Page excerpt section start
Yet neither sort of surface, modelled or planar, is simply the site of showy effects. On the contrary, they are the means that sculpture has at its disposal to testify to its physical existence: its surface is something rather like a primal memory, an indelible ontogeny to be emphasized, not polished away. At the same time, the scribble and skip of the sander brings Smith’s work as close as it comes to weightlessness—or might we say transcendence? None of his constructions is ever truly virtualized, truly vaporized, but still, at serendipitous moments, their surfaces spark and crackle with light. At such moments, the sculpture’s body is banished, replaced by a scribble, a cipher, a flash. As for the sculptor, at least for a moment, he too has been left behind. Meanwhile, back in the studio, yet another sculpture is nudged into shape on a much-stained concrete floor.

Notes

1.  This is not to imply that there were no occasions on which he would call in help. Given his materials, that idea is absurd.
2.  The foundation of Eisenhower’s definition rests on the need to recognize the dangerous symbiosis between the two linked sources that fuel state power, the waging of war and the manufacture of weaponry. His formula, perhaps needless to say, draws from his military and political experience. A two-term president, he held office from 1953–1961, and served in the army from 1915–1953, and again from 1961–1969.
3.  This story was confirmed for me by Anthony Caro during a visit to his London studio in 2010.
Page excerpt section end
Data extracts section start
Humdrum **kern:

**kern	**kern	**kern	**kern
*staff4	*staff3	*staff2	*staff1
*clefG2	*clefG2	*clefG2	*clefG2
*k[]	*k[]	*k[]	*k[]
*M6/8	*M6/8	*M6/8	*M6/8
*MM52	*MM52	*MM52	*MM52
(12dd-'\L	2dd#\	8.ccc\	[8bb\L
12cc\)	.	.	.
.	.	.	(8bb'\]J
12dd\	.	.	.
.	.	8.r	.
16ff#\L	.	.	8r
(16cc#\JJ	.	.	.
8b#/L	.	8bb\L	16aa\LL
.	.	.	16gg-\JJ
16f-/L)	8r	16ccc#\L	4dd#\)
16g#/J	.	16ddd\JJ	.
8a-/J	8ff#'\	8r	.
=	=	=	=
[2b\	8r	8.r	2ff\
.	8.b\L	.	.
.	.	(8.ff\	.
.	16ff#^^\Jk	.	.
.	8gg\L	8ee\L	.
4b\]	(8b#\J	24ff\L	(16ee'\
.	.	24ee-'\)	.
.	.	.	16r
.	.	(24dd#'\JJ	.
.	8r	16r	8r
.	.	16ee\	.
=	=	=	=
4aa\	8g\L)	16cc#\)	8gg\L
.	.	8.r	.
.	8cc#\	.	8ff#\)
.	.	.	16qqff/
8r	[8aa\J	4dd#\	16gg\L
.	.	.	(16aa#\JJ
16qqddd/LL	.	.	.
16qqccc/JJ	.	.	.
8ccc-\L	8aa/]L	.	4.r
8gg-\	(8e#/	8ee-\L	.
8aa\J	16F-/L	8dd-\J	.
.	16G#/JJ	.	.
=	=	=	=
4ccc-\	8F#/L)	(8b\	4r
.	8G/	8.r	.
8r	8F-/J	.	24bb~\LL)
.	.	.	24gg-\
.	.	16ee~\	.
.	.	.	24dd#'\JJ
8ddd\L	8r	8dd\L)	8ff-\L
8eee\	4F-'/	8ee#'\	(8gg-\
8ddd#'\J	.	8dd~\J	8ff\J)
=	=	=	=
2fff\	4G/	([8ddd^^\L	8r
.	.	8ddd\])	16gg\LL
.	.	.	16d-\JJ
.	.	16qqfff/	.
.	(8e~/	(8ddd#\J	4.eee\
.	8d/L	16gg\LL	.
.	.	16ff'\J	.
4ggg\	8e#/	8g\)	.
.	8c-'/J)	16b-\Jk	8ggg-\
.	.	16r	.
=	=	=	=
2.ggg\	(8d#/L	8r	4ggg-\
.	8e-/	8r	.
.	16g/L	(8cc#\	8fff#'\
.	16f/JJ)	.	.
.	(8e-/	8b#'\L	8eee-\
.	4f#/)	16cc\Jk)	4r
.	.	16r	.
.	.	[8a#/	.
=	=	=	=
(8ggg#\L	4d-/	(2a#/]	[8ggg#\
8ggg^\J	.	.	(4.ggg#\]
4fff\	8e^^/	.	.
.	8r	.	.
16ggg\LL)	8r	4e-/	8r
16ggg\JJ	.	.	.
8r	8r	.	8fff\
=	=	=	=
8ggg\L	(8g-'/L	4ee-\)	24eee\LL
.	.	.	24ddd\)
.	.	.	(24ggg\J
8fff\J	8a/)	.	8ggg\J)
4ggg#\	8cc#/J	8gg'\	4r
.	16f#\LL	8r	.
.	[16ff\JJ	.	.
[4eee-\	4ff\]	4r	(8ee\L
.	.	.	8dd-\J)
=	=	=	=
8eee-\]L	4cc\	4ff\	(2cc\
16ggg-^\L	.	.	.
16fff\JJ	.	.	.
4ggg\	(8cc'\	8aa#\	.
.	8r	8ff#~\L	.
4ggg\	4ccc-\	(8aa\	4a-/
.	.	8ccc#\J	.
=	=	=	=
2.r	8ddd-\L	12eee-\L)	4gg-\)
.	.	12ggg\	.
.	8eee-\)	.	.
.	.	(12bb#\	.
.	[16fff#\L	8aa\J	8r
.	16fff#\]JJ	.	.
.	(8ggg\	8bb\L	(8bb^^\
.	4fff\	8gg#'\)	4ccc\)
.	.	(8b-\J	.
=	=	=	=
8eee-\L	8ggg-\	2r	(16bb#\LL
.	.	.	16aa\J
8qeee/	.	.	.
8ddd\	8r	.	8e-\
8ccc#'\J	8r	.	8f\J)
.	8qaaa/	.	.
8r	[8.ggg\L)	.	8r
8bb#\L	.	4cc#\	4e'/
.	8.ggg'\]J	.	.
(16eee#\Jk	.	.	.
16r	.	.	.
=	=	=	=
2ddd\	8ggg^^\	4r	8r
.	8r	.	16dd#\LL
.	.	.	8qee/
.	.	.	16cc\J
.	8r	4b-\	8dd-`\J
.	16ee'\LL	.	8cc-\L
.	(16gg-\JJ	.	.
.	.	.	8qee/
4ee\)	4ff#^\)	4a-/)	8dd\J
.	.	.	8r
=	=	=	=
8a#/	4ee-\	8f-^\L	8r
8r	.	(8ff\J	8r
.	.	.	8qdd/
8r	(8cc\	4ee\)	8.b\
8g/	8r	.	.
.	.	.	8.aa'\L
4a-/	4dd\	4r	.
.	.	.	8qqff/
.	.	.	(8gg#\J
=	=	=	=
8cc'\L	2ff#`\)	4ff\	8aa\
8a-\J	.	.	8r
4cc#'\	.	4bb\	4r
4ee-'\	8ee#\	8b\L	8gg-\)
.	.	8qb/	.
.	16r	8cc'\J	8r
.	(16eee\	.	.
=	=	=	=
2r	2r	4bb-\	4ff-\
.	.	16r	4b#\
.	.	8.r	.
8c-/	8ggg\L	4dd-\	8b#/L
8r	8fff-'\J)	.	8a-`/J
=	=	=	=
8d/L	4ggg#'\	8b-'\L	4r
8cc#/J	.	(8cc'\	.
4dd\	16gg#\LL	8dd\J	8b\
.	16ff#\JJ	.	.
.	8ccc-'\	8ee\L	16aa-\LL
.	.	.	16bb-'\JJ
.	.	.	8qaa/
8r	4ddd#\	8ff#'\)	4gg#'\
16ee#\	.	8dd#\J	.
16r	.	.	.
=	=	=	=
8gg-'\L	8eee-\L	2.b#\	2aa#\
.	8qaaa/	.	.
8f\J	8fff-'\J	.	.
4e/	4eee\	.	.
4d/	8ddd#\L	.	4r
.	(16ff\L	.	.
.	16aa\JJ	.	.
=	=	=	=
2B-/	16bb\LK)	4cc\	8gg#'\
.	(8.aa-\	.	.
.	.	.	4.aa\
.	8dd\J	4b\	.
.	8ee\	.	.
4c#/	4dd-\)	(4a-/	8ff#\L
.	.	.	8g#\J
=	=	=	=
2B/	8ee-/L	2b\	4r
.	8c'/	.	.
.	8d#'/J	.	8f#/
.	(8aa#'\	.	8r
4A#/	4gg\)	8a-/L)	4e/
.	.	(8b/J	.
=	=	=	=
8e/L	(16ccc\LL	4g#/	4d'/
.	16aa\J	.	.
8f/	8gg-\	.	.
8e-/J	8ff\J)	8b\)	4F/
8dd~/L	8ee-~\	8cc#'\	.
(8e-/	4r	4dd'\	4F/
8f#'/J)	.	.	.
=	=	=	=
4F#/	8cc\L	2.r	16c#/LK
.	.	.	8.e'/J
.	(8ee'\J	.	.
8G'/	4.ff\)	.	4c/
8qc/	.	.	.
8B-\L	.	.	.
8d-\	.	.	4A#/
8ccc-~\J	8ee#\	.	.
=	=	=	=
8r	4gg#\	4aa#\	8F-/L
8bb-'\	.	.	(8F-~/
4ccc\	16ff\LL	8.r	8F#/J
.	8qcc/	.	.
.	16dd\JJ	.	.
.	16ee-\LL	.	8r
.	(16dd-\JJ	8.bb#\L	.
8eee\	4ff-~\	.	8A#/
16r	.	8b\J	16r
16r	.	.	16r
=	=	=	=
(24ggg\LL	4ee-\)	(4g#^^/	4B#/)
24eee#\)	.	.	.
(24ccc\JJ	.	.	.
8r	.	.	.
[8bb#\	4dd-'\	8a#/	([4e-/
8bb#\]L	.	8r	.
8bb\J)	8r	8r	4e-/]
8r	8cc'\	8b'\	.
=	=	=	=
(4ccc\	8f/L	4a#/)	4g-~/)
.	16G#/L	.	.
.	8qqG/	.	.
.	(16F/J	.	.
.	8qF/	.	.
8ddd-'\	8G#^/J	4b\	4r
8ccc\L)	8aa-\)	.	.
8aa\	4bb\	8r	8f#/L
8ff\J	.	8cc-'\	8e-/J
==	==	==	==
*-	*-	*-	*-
Data extracts section end
# Description of the task
Resume the passage on Smith's sculpture after its last line. Nothing here draws on the rows.

# Answer section
4.  It is important to note that other photographs showing men working in factories devoted to the war effort served rather different documentary purposes. I am thinking in particular of an image reproduced in an essay by Andrew E. Kersten, “African Americans and World War II,” OAH Magazine of History 16, no. 3 (Spring 2002): 13–17. A striking companion to the photograph of Smith referred to above, it shows two African American men at work, and bears the caption, “Guy L. Miles, a skilled machine operator, makes parts for medium tanks at the Pressed Steel Can Company in Chicago, Illinois, September 1942” and is credited to the Office of War Information, LC-USE6-D-005951.
5.  See Marilyn McCully and John Richardson, Julio Gonzalez: A Retrospective Exhibition (New York: Dickinson College, 2002).
6.  This information is given in the invaluable autobiographical timeline published as “Events in a Life,” in David Smith by David Smith, ed. Cleve Gray (London: Thames and Hudson, 1968), 25.
7.  David Smith by David Smith, 25.
8.  Margit Rowell, Julio González: A Retrospective (New York: Guggenheim Museum, 1983), 15–16.
9.  Agricola Head is the first of Smith’s works to bear the “Agricola” title. All are constructions that incorporate salvaged materials, often from motorized agricultural machines.
10.  In an earlier essay, “David Smith: Heavy Metal,” I examine the implications of Smith’s studio for his art. See Wagner, A House Divided: American Art Since 1955 (Berkeley, Los Angeles, London: University of California Press, 2012), 101–17.
11.  David Smith, interview by David Sylvester, BBC, March 15, 1960. Reprinted in David Smith: Collected Writings, Lectures, and Interviews, ed. Susan J. Cooke (Berkeley and Los Angeles: University of California Press, 2018), 316–28.
12.  For “wily stencil technique,” see Roberta Smith, “David Smith: Sprays” (review of a show at the Gagosian Gallery), New York Times, January 25, 2008. Hazlitt’s notorious words were published first in The Examiner for February 18, 1816, in an untitled article, and in that context were half-disavowed. In other words, what Hazlitt actually wrote is: “Some one said of his landscapes that they were pictures of nothing, and very like.” I am grateful to T. J. Clark for sharing his knowledge of the Hazlitt review.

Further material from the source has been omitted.